I recently read the book Uncanny Valley by Anna Wiener, which talks about tech company culture in San Francisco in the early 2000s. She describes her time working at the company Mixpanel, which does data collection and analytics. To me, her most insightful description of that time is the discussion of ‘God mode’, where employees of the then private company could have near unlimited and unrestricted access to the analytics of any of their customers. She enumerates the many possible ways that this power could be abused by employees, and the laissez faire attitude that coworkers took towards that privileged access.

Last week as part of our ‘Conversations in New York Class’ we had the media artist Roopa Vasudevan come to talk to our cohort about a selection of her works. One of them #Bellwether, compiled Twitter data to conduct sentiment analysis and eventually produce a series of faux campaign posters plastered with social media praise and vitrol. The effect was quite striking to me, to see a room full of campaign buttons, yard signs, and flyers that look legitimate on first glace, but reveal individual sentiments on closer inspection.

Photo of fake campaign merch from the artists exhibit

A photo from the exhibit.
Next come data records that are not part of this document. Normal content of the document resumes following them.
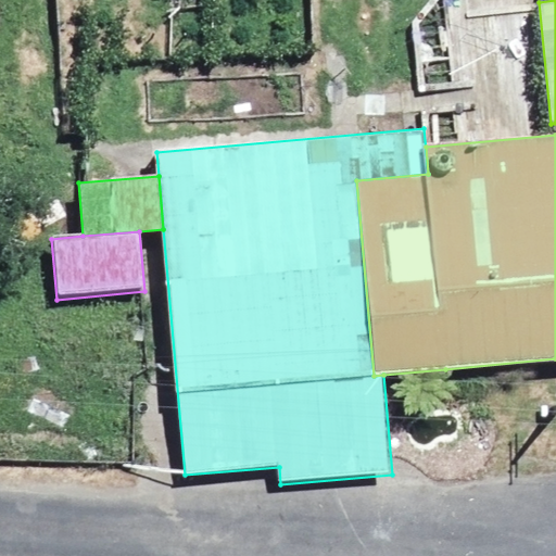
All buildings are outlined.
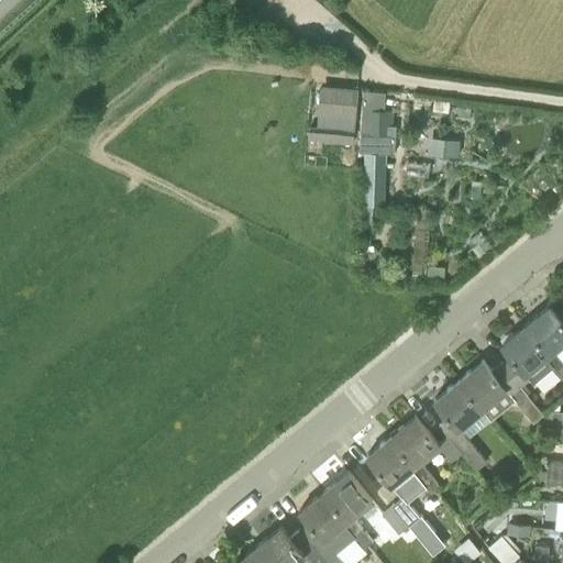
[(316,124),(360,128),(361,88),(319,85),(316,124)]
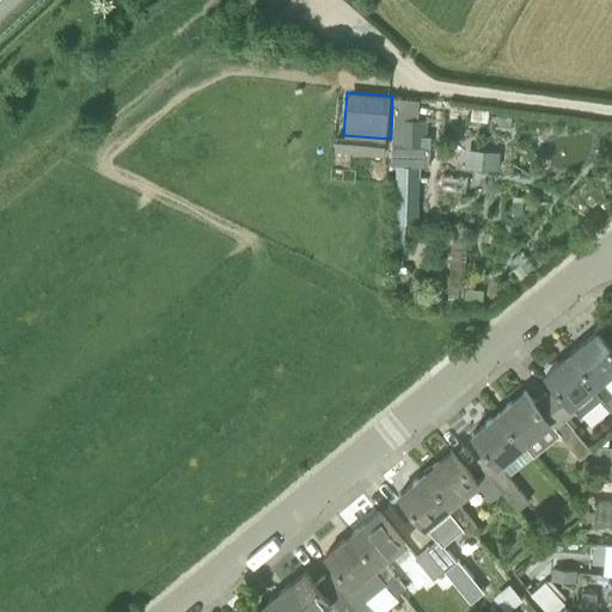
[(391,146),(427,146),(428,118),(417,118),(417,97),(392,96),(391,139),(391,146)]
Sourced from the artists site

However, Roopa is also deeply passionate about data collection awareness, and staunchly advocates for the reigning in of big techs seemingly endless ways of collecting, aggregating, and selling individuals data. To me it seemed hypocritical that she would be an active agent in the same sort of data collection, and use that data to further her own career to perhaps gain money and notoriety.
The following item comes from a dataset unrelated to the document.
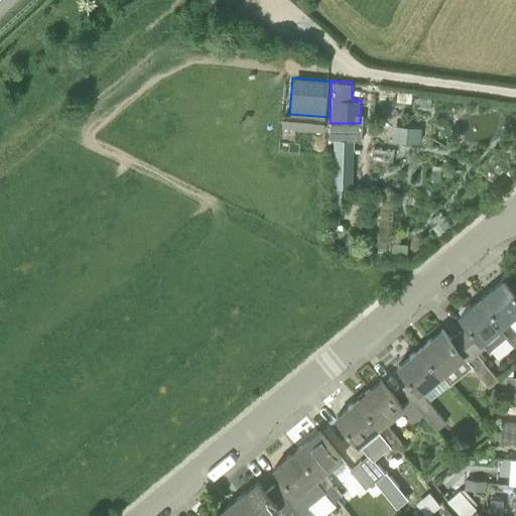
[(394,123),(394,137),(422,138),(422,123),(394,123)]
As someone who has worked with journalists and researchers before - it has long struck me that their data collection practices can easily stray into unethical territory. In my professional job as a software engineer at Figma, we have strict policies, trainings, and detection systems around accessing user data. Mistakes around user data can open the company up to expensive litigation, and are taken extremely seriously. We have the time and resources to invest in tools to keep user data secure, and although not always perfect, to keep it from beoing used in ways that users don’t intend.
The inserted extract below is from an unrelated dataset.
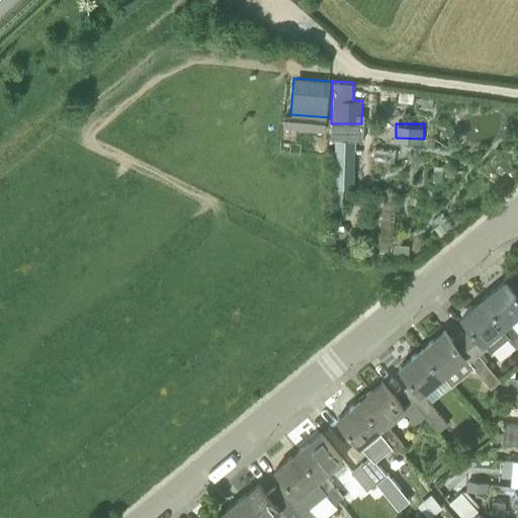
[(484,296),(506,325),(509,321),(517,314),(517,283),(512,288),(505,279),(484,296)]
Journalists and researchers on the other hand, are much more likely to be spread thin. User data sitting unprotected on public GitHub repositories, browsed freeely in cafes, and collected sometimes without consent or any recourse for the invidual to view, alter, or delete it. Often this is not nefarious, but stems from a lack of knowledge of proper data collection techniques, encryption, or time to invest in the goal.

But this is why, when I asked Roopa if she thought she had acted in a way opposed to her moral beliefs, she readily admitted that she wasn’t. She said that she would not do the same art piece now, and that it is because she has developed a more principled position since making that art. I thought her response took a lot of reflection, growth, and courage to admit, and I strive to be as pricipled in my own work.